1.  God is God of the whole world. The Bible teaches that when God created the world, and he think’s it’s good.  He created man in his own image.  He sent Jesus for the sake of the world.  In the States we often focus on our individual spirituality.  How many times have you heard “read John 3:16 and replace the world with your name.”  It’s a nice thought, but it’s not the words that John used.  But when you hear Indian Orphans, who haven’t had water for days, sing praises to Jesus, it gives you pause.  When you meet an old Bobby from Scotland Yard who has dedicated his life to providing Bibles to the underground Chinese Church, it makes you think that there’s something bigger going on here.  When have an eight inch rusty knife drawn on you by a desperate teenager, in a country whose economy has been manipulated by the U.S. government for 100 years, you have to realize that our country, our way of doing religion, our way of life is not the best or only way to follow Jesus.

2.  Take time to thank God for everything.  I almost don’t want to mention this because it’s so cliche.  But I can’t get past the cook at our orphanage in India, who you could hear say under her breath “Thank you Jesus” everytime she stood up and everytime she sat down.  Why?  Because she was thankful for the ability to stand up and sit down.  Am I?

3.  You don’t need much.  I’ve lived our of a suitcase for two months.  That suitcase contained more than the combined possessions of many people I met.  Now, I’ve never been one to collect a lot of material possessions.  I’ll be thinking two or three times before I make any future purchases.

4.  There is such a thing as “thinking too much.” This is probably the most important thing I learned in France.  The place is full of history that predates the Romans and restaurants that contain the greatest art of all time.  For the most part, France is Godless and therefore hopeless.  It’s really hard for me to say this, because there isn’t much other than Jesus I love more than history, art and culture.  The greatest accomplishments of Western Culture are scattered throughout France….but so what?

5. Some systems are better than others.  We do have a lot to be thankful for here in the U.S.  Running water, a functioning electrical grid, a comparitively uncorrupt government.  Compared to many countries, our systems work better than others.  But before you get too proud, keep in mind there  are a lot of things we do poorly.  When I asked an American missionary in Nicaragua what she missed about central America when she came home, she said “having time for people.”  Our functioning electrical grid allows us to watch TV all night long, and surf the internet more than needed.  It’s relegated our communications to the 140 twitter characters or the emoticons we can fit in a txt mssge.  In other cultures, you wake up with the sun, work hard all day, gather for meals, and go to sleep when it gets dark.
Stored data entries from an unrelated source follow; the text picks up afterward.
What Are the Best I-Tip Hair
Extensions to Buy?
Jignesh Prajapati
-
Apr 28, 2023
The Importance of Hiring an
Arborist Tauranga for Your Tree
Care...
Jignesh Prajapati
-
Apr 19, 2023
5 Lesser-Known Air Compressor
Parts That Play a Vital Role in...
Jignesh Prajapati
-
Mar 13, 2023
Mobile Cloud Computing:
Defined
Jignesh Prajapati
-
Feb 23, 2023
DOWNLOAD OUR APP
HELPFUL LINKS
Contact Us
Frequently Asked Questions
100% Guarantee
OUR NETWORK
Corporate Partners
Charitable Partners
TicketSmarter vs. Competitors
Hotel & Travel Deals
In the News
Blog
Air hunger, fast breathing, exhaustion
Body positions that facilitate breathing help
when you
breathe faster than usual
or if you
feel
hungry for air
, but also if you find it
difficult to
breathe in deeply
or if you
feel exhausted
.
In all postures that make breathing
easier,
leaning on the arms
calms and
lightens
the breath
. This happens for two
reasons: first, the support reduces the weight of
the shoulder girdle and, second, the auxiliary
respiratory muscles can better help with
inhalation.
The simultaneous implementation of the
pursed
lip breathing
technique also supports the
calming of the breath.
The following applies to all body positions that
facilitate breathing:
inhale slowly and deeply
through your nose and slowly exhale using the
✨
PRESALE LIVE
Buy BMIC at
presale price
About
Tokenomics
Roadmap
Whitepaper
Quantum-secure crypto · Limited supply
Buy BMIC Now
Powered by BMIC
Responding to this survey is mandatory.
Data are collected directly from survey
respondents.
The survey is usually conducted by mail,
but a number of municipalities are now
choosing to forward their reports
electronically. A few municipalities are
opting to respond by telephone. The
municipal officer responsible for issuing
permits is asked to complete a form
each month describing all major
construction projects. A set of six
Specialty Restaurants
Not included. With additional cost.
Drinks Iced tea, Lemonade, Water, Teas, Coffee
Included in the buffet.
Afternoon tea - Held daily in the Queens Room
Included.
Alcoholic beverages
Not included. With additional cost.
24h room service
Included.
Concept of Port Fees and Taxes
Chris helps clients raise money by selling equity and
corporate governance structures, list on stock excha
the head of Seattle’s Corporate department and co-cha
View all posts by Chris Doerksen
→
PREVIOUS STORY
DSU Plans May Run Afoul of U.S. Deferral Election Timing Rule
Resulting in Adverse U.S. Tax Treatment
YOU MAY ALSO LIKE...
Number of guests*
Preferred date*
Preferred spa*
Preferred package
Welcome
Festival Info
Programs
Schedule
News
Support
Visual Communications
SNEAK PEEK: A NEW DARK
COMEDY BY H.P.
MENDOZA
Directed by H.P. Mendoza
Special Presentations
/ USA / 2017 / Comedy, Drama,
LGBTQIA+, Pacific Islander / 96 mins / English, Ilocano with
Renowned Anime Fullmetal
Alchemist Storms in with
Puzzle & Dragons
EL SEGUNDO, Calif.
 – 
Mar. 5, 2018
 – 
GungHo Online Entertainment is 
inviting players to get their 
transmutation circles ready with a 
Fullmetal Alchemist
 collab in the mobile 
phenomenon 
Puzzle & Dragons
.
In many ways the systems we are so proud of also creating the problems we suffer from.  We have a lot to teach other countries, but they also have a lot to teach us.
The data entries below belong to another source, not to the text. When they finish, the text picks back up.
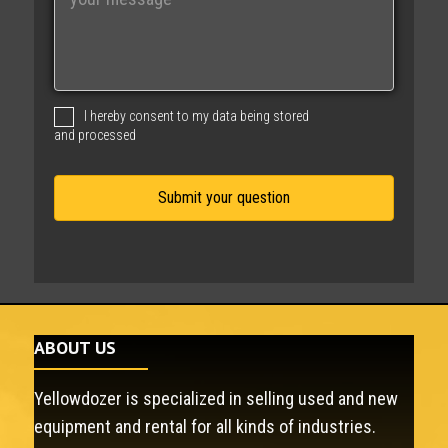
e
s
s
a
g
I hereby consent to my data being stored
e
and processed
ABOUT US
Yellowdozer is specialized in selling used and new
equipment and rental for all kinds of industries.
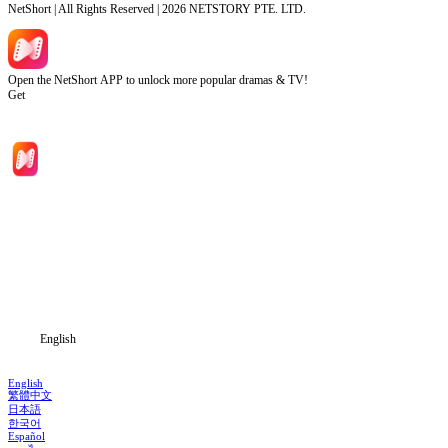
NetShort | All Rights Reserved |
2026
NETSTORY PTE. LTD.
Open the NetShort APP to unlock more popular dramas & TV!
Get
Home
Genres
Download
Blog
English
English
繁體中文
日本語
한국어
Español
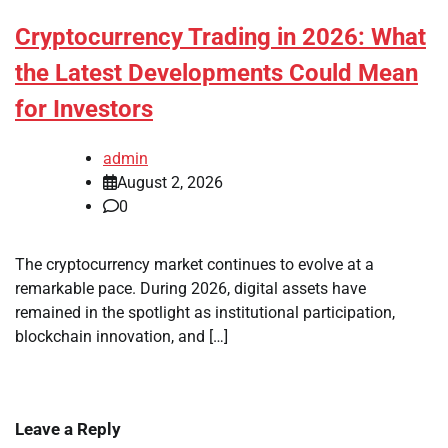
Cryptocurrency Trading in 2026: What
the Latest Developments Could Mean
for Investors
admin
August 2, 2026
0
The cryptocurrency market continues to evolve at a
remarkable pace. During 2026, digital assets have
remained in the spotlight as institutional participation,
blockchain innovation, and […]
Leave a Reply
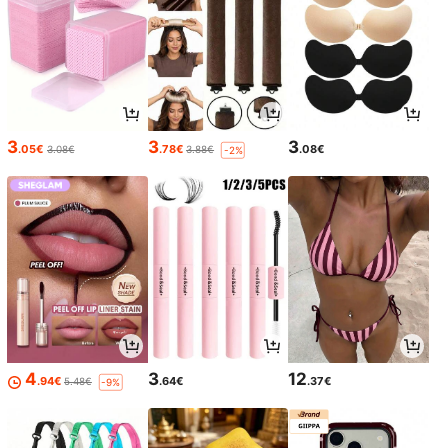
3
3
3
.05€
.78€
.08€
3.08€
3.88€
-2%
4
3
12
.94€
.64€
.37€
5.48€
-9%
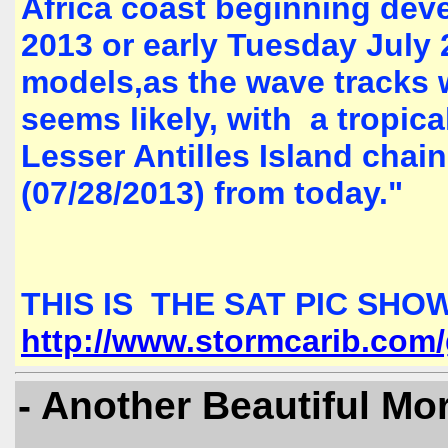
Africa coast beginning dev
2013 or early Tuesday July 
models,as the wave tracks w
seems likely, with a tropica
Lesser Antilles Island cha
(07/28/2013) from today."
THIS IS THE SAT PIC SHOW
http://www.stormcarib.com
- Another Beautiful Mo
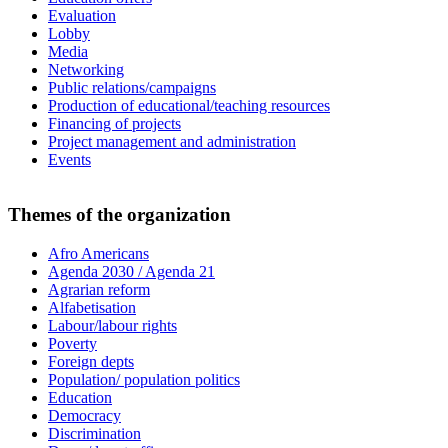
Evaluation
Lobby
Media
Networking
Public relations/campaigns
Production of educational/teaching resources
Financing of projects
Project management and administration
Events
Themes of the organization
Afro Americans
Agenda 2030 / Agenda 21
Agrarian reform
Alfabetisation
Labour/labour rights
Poverty
Foreign depts
Population/ population politics
Education
Democracy
Discrimination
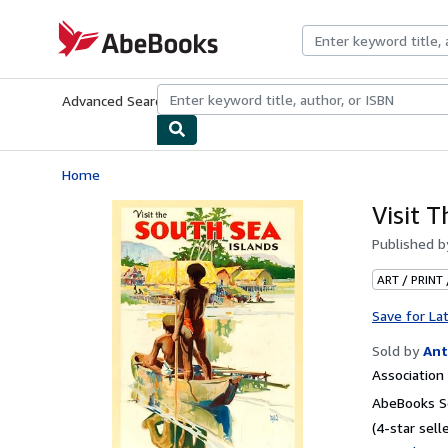
Skip to main content
AbeBooks.com
Advanced Search
Browse Collections
Rare Books
Art & Collecti
Home
Visit 
Published 
ART / PRINT
Save for La
Sold by
Ant
Associatio
AbeBooks Se
(4-star selle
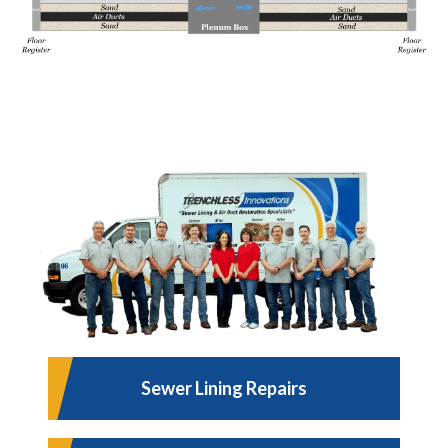
Sewer Lining Repairs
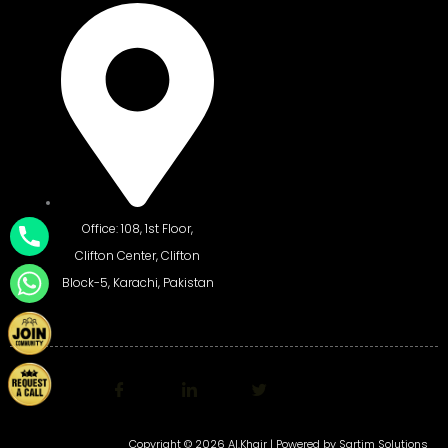
Office: 108, 1st Floor,
Clifton Center, Clifton
Block-5, Karachi, Pakistan
Copyright © 2026 Al.Khair | Powered by
Sartim Solutions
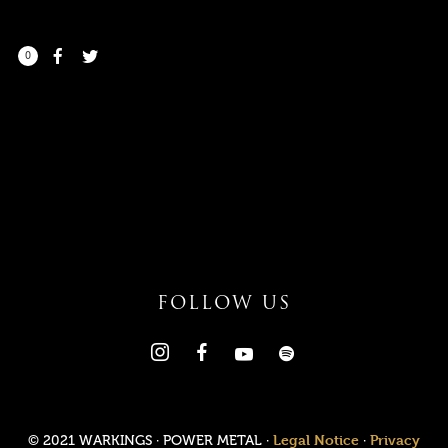
0
I need to register
|
Lost your password?
FOLLOW US
Legal Notice
Privacy
© 2021 WARKINGS · POWER METAL ·
·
6.  Seek and Ye Shall Find.  I don’t have any magical formula for spiritual growth.  But I know that Jesus called us to follow him.  It’s not that I am any holier for having gone on this pilgrimage.  But I have found an undeniable link between becoming transformed to be like Christ and movement.  If you want to be more like Jesus you’re going to have to get up, move around, stretch your muscles, and try something new.  We fool ourselves when we think that we are seeking Christ when our lives are static.  You want to find God, get up, get off your couch and seek him.  Go find an orphan to feed-or better off, adopt one.  Go find a lost person and tell them about Jesus.  Go meet your next door neighbor, and find out what they need.  You’ll find Jesus is at work when you look into the hungry faces of the poor and existential miseries of the rich.  You’ll learn that he loves them, and if you start to love them, you’ll start looking more like Jesus.   Just get up and start seeking.